PTSD

Dented
Community Member
7 months ago my mother was diagnosed with ACC a rare cancer, cancer in the nerves, with maybe 12 months to live, she is primary carer for my father who also is ill with heart disease from a heart attack in 2005, I spent 4 months +organising mothers appointments future care and caring as best as i could for my father, Mum had her palate removed and some parts of her jaw, is on a peg and can only eat small amounts of solids, has lost her strength is grieving heavily on me and is organising all her and my fathers end of life planning with me, also my father at times is leaning on me as he is deeply sadenned and confused to what to do with his life. My issue is i become disinterested in life, lose concentration and become depressed, fortunately i am able to pull myself out of it at the moment, i spent so much energy for so long thinking about doing the best i could for my parents care i forgot about me, i still have occasional recurring images of dads heart attack in 2005,as he had 3 in front of me, i have images of his sadness about my mothers health and i have many sad images of my mothers last few months inculding the phone call i received when we found out she had cancer.

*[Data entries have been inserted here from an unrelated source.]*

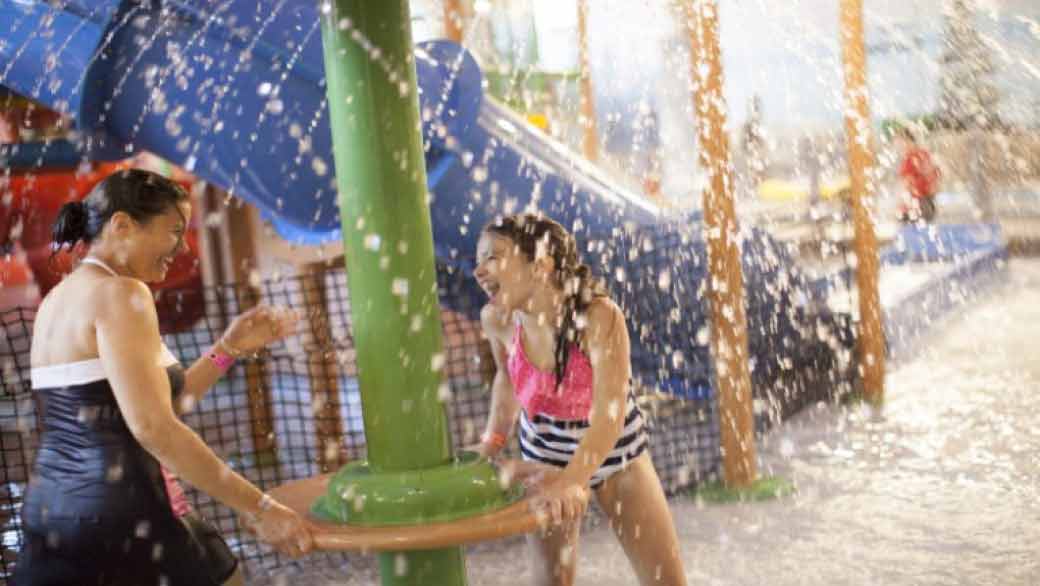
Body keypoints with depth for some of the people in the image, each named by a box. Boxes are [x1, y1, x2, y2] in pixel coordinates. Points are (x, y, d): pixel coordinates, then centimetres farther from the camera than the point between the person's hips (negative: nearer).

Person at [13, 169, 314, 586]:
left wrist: (229, 348, 13)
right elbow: (152, 427, -23)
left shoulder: (60, 298, 14)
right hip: (123, 515, -8)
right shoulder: (119, 293, -14)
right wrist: (258, 508, -20)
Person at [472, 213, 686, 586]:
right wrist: (494, 440, -5)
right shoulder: (497, 319, -18)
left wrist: (571, 482, -53)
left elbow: (610, 413, -40)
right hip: (545, 456, 3)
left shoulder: (599, 316, -32)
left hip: (615, 453, -3)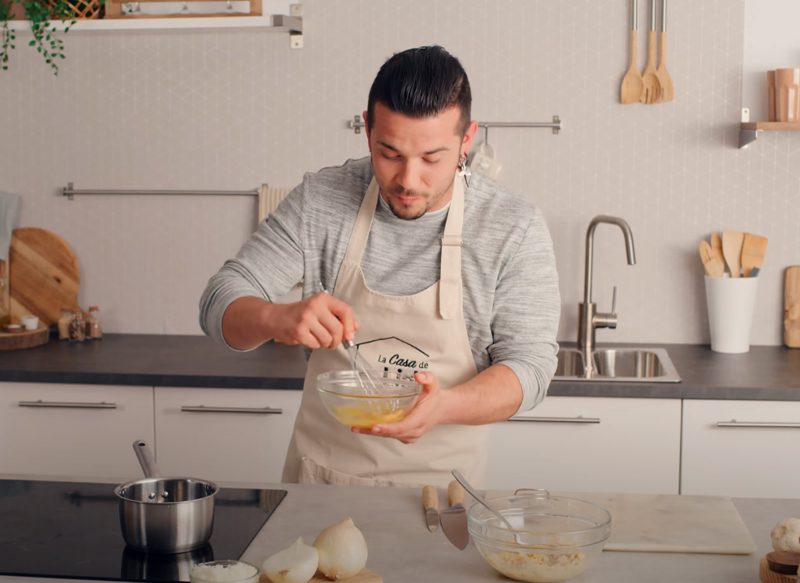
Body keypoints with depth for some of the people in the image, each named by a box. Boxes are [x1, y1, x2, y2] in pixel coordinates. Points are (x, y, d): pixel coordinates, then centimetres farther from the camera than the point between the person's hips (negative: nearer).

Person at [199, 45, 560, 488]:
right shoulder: (320, 200, -8)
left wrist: (444, 406, -30)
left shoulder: (514, 228, -10)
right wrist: (278, 319, -31)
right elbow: (220, 303, -8)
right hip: (319, 474, 3)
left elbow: (529, 363, -9)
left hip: (439, 485, -2)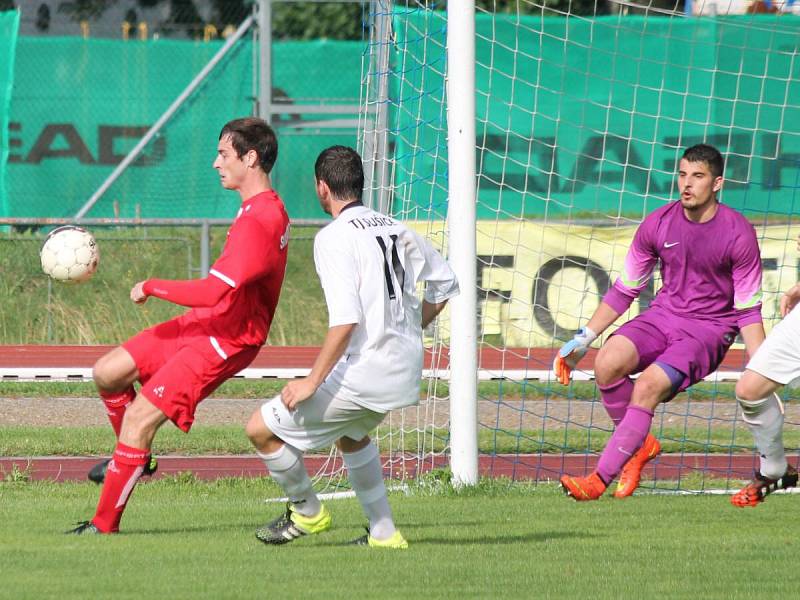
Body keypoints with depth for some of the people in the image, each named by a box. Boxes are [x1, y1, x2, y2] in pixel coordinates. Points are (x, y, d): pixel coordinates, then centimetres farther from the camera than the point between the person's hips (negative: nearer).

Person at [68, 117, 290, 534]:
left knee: (140, 416, -13)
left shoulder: (259, 222, -25)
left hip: (223, 341, -10)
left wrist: (151, 288, -17)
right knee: (107, 373, 10)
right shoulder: (267, 209, 9)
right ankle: (133, 459, 30)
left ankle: (104, 525, -5)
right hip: (201, 325, 10)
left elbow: (213, 292, -31)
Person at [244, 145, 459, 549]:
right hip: (406, 373, 8)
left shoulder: (334, 237, -14)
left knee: (262, 429, 3)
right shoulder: (396, 229, 9)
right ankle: (383, 533, 34)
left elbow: (345, 321, -23)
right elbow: (445, 283, 22)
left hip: (363, 375, -8)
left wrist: (312, 382, -17)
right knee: (351, 435, 36)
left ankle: (307, 513, 20)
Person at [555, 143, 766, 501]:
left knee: (648, 387, -28)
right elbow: (624, 289, 11)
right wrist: (583, 339, 6)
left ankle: (599, 479, -24)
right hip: (663, 316, 4)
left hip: (710, 330, -4)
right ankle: (641, 445, 0)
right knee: (608, 362, -24)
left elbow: (748, 311, -6)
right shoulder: (658, 224, 1)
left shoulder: (739, 234, -9)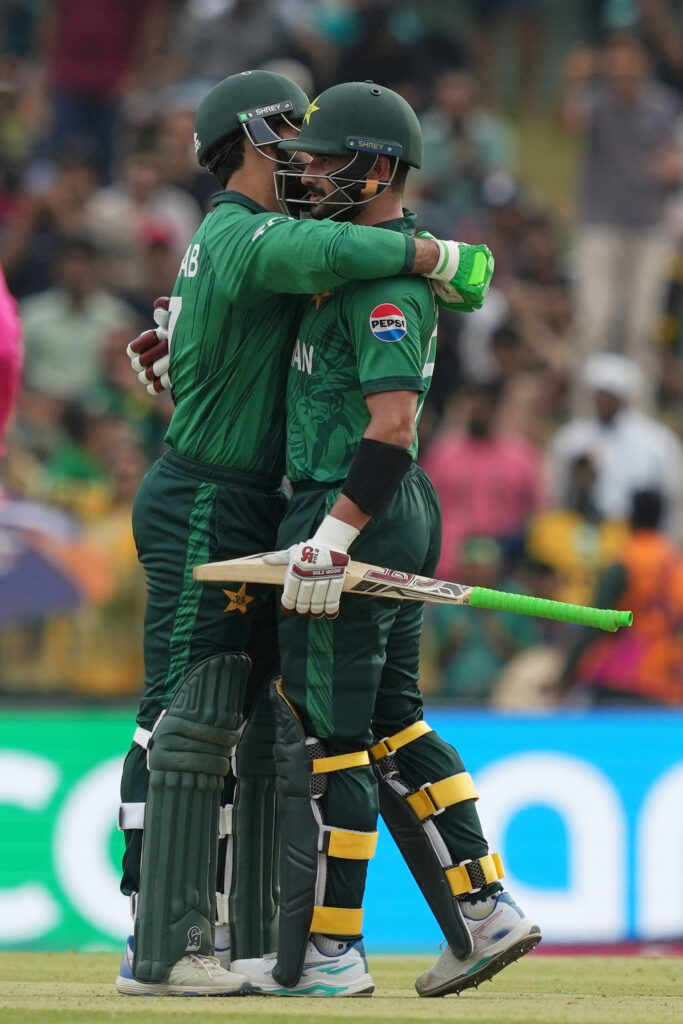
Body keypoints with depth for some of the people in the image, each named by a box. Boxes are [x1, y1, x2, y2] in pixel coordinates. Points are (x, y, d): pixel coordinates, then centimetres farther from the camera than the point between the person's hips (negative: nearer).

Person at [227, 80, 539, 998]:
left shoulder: (383, 285, -18)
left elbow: (392, 423, -27)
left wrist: (331, 537, -29)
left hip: (355, 517, -10)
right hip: (402, 514, 10)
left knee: (325, 734, -3)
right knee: (389, 721, 15)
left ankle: (326, 953, 2)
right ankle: (483, 910, 12)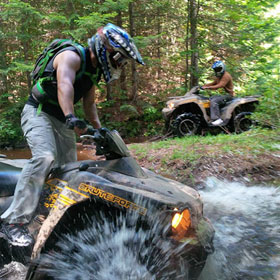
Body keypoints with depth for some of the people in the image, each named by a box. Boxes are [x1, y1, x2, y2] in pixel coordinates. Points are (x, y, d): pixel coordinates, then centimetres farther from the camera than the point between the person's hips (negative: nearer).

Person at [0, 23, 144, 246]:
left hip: (62, 120, 9)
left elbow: (89, 103, 21)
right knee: (44, 158, -31)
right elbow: (64, 85, -38)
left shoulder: (95, 70, 10)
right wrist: (71, 117, -54)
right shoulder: (72, 56, -17)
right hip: (38, 112, -9)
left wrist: (100, 131, 12)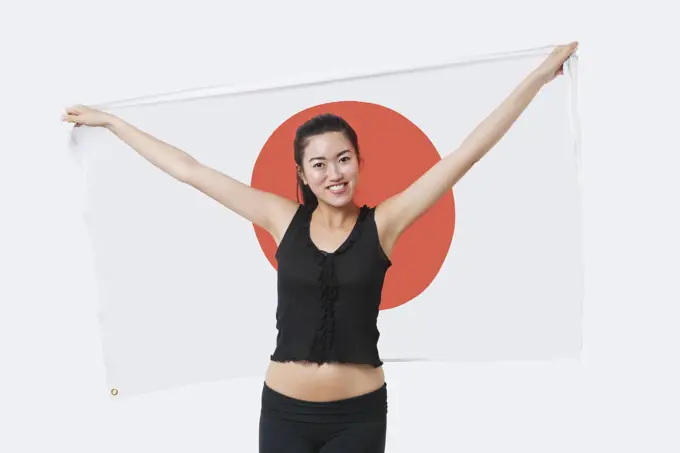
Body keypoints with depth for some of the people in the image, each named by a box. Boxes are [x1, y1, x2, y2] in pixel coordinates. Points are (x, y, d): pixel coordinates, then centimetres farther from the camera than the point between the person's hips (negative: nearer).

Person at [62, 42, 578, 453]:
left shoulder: (383, 222, -5)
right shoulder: (283, 218, -1)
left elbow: (466, 154, -6)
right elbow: (188, 169, 3)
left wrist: (541, 74, -5)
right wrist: (109, 121, 9)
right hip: (285, 410, 1)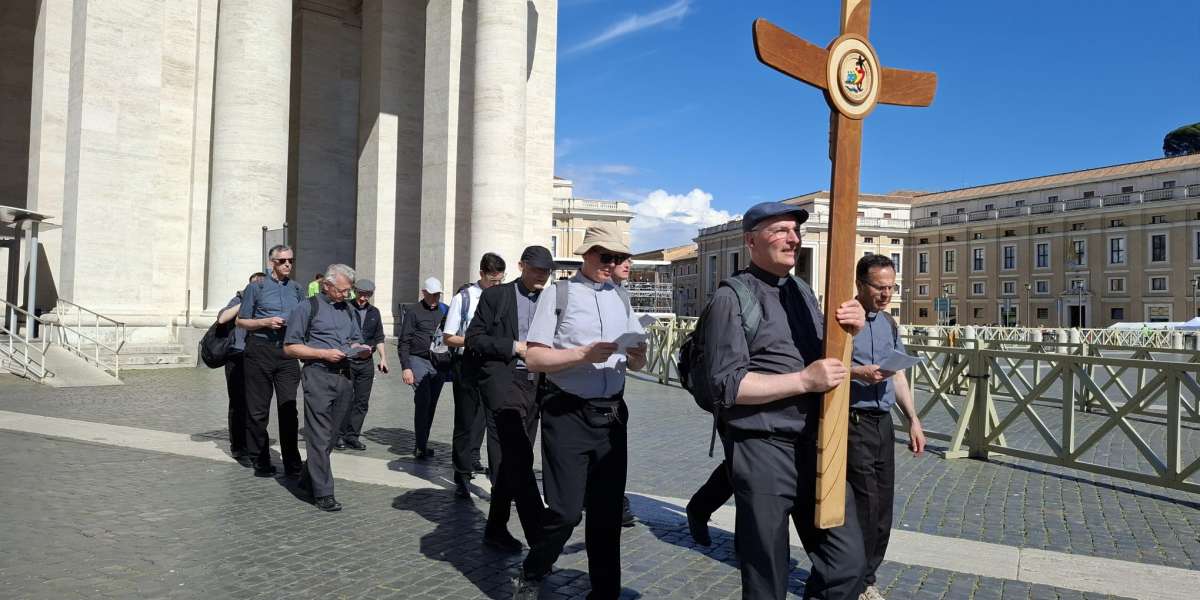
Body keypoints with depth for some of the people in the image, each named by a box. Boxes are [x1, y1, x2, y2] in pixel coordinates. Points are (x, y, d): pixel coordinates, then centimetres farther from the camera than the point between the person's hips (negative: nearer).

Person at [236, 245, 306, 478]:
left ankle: (292, 463, 3)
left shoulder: (297, 290, 13)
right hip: (260, 349, -2)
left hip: (288, 351, 2)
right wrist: (266, 322, -10)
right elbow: (241, 321, 5)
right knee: (258, 410, 3)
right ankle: (261, 461, 15)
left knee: (288, 408, -1)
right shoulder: (256, 288, 4)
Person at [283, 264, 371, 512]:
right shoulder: (307, 308, 1)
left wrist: (362, 350, 4)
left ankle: (308, 479, 28)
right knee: (319, 437, -7)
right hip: (319, 376, -6)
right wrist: (324, 353, -13)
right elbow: (290, 347, -2)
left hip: (345, 377, 6)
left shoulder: (349, 310, 19)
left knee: (331, 435, 12)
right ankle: (323, 493, -3)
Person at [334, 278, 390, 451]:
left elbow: (379, 338, 19)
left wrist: (383, 357, 10)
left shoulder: (374, 313, 13)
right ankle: (339, 435, 8)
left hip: (366, 363, 5)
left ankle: (352, 436, 13)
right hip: (346, 360, -4)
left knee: (362, 401, 5)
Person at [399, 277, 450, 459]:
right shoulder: (414, 312, 1)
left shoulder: (445, 311, 12)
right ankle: (421, 446, -8)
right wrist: (405, 367, -8)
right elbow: (403, 342, 0)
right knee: (423, 401, -14)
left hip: (439, 363, 4)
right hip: (419, 360, -4)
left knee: (431, 404, 7)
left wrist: (450, 362, 7)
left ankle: (422, 444, 18)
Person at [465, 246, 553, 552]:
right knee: (517, 459, -15)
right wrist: (514, 346, -12)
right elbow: (474, 339, -3)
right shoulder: (496, 296, 3)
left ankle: (496, 529, 23)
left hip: (533, 385, 5)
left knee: (510, 462, 10)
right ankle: (539, 535, -19)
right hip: (502, 379, -5)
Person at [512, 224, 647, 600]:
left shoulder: (622, 297, 14)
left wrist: (637, 355, -8)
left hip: (611, 414, 5)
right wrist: (582, 355, -21)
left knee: (608, 511, 10)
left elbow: (636, 365, 15)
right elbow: (533, 358, -8)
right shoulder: (557, 294, -2)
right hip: (567, 414, -5)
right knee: (566, 511, -5)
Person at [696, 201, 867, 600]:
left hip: (816, 445, 6)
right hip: (762, 450, -6)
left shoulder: (802, 291, 14)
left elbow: (826, 359, 21)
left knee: (848, 564, 7)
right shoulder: (732, 298, -8)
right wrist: (803, 380, -18)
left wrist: (850, 331, 1)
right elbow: (724, 385, -15)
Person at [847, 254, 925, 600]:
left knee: (883, 505, 11)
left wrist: (913, 420, 14)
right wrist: (858, 373, -24)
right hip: (853, 421, -7)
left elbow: (898, 376, 18)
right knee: (865, 504, -6)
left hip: (883, 422, 7)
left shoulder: (889, 324, 15)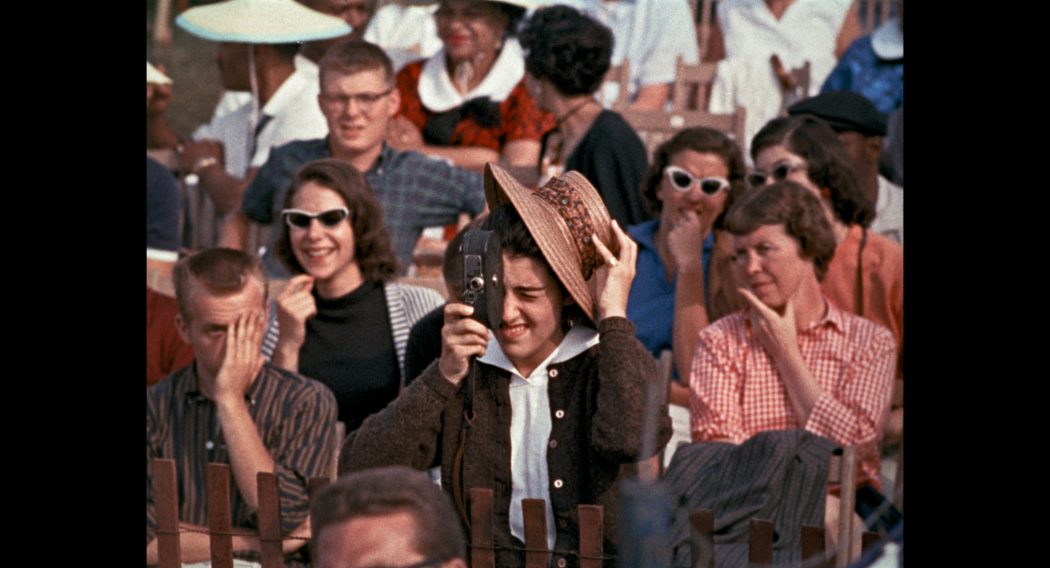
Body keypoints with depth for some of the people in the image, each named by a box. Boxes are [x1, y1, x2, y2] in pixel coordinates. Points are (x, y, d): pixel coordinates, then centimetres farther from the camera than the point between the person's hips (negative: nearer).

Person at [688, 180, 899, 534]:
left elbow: (851, 445, -4)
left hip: (845, 499, -1)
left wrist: (785, 354, 3)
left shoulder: (871, 341, 10)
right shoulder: (720, 340, 12)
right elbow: (713, 439, -3)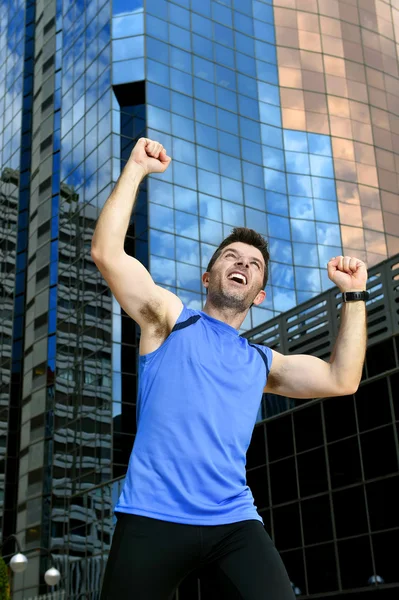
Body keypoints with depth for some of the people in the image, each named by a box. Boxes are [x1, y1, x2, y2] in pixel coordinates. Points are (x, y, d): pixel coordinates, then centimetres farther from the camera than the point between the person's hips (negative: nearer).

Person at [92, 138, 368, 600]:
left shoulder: (262, 362, 22)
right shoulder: (171, 319, 11)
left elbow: (341, 380, 13)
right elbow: (106, 252, 0)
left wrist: (353, 295, 14)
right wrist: (136, 169, 2)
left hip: (234, 523, 3)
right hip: (153, 518, -2)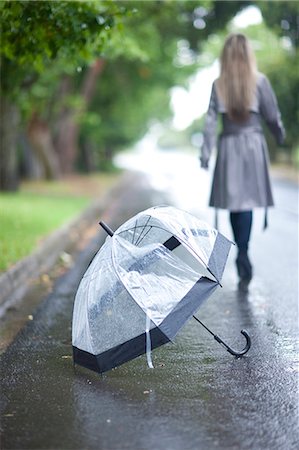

I have a adult son and a teenager son who also need me to some degree, my mothers illness has rocked our family as we all were of the belief as well as doctors, that my father would pass first. If i was brutally honest with my self i feel people around me has moved forward, but i still feel emotionally or mentally stuck in those traumatic months.
1 Reply 1

Croix
Community Champion
Community Champion

Dear Dented~

You are going though a truly horrible time at the moment and are of course suffering the reaction to it. This will not be news to you. I'm very glad you came here.

Perhaps if I put it this way, you are doing the job of a small hospital, a greif councilor, a palliative care councilor, a carer and a mother, not to mention all the other jobs all these entail.

Even a PEG diet alone is a non-trivial and exacting operation.

Worse you are doing them for those you are closest too. The overall effect on you is immense, and I'm full of admiration you can say you are only 'dented'.

With those we deeply care for there is a natural feeling that we are bottomless wells of love, energy and ability. Sadly that is not the case. We all have limits and when they are reached we fall ill ourselves. To put it bluntly if you become ill and are no longer able to " pull myself out of it at the moment" then all the people who currently depend upon you will be in much worse straights.

From your account it is very obvious you are a very capable person, and I'd ask that you apply that capability to your own care. While I do not know enough of the circumstances to make practical suggestions I can see, looking in from the outside, that there is far too much pressure on you, partly from circumstances, and partly due to your own high expectations.

So can I suggest you find means firstly of shouldering less of the daily burdens of looking after your parents, be it listening to grieving or plans or offering such encouragement as is possible or formulating food . There needs to be others involved, professional, family, freinds.

The other of course is that you seek medical help yourself. As someone which PTSD and other illnesses I fell into the trap of trying to keep going by myself, not seeking help, not relying on others. I simply made matters a whole lot worse, just for the sake of a little delay.My condition became a lot worse, and treatment far more difficult and long-lasting.

So may I suggest you do not fall into the same pitfall.

With an adult son and a teenager things are not necessarily all one way. Often offspring can be a source of hope, encouragement and help.

Please return, you might be able to say what you think some possibilities might be.